**PROBLEM TO WORK ON:** Please transcribe the records precisely; pictures stay out of your copy.

BEGIN

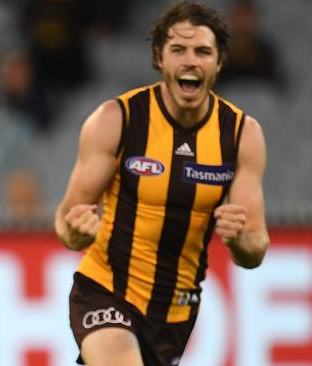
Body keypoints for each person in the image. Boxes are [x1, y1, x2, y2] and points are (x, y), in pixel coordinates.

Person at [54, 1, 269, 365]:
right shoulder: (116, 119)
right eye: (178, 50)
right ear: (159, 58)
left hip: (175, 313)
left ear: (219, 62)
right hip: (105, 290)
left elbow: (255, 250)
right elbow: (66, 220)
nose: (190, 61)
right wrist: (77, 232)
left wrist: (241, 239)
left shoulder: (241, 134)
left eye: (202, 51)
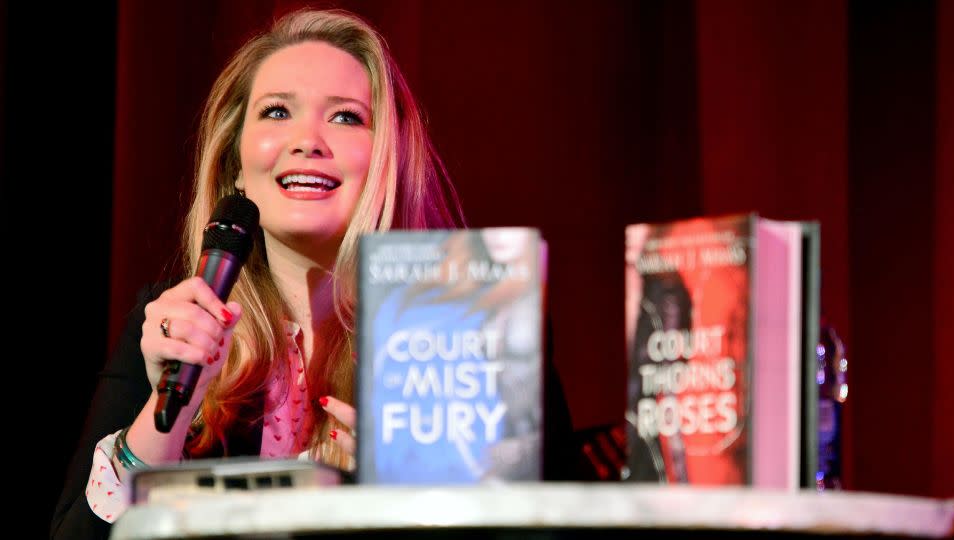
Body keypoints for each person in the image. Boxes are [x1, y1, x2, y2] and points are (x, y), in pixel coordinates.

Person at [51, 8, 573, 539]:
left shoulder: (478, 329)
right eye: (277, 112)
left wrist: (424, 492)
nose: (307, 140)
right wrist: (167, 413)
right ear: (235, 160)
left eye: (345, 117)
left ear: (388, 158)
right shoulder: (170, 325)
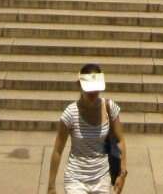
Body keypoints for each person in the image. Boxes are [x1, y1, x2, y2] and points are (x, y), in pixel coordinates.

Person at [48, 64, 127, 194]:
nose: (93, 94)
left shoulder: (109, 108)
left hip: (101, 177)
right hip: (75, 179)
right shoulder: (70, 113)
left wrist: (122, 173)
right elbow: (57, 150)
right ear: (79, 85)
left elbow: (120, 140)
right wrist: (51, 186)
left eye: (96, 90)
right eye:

END

**EXPECTED ANSWER:**
Body keypoints for each person in the image. Boxes are [x1, y1, x2, y2] and points are (x, y), in pixel coordinates.

Person at [54, 1, 269, 365]:
right shoulder: (116, 119)
right eye: (178, 50)
right ear: (159, 58)
left hip: (175, 313)
left ear: (219, 62)
right hip: (105, 290)
left elbow: (255, 250)
right elbow: (66, 220)
nose: (190, 61)
right wrist: (77, 232)
left wrist: (241, 239)
left shoulder: (241, 134)
left eye: (202, 51)
Body keypoints for each person in the image. Boxes are [x1, y1, x2, y2] and points are (x, y), in pixel coordinates.

Person at [51, 8, 573, 539]:
left shoulder: (478, 329)
right eye: (277, 112)
left wrist: (424, 492)
nose: (307, 140)
right wrist: (167, 413)
right ear: (235, 160)
left eye: (345, 117)
left ear: (388, 158)
right shoulder: (170, 325)
Body keypoints for each person in the image. Boxes are [x1, y1, x2, y2] and points are (x, y), in pixel coordinates.

Person at [48, 64, 127, 194]:
nose: (93, 94)
left shoulder: (109, 108)
left hip: (101, 177)
right hip: (75, 179)
right shoulder: (70, 113)
left wrist: (122, 173)
right elbow: (57, 150)
right ear: (79, 85)
left elbow: (120, 140)
right wrist: (51, 186)
left eye: (96, 90)
right eye:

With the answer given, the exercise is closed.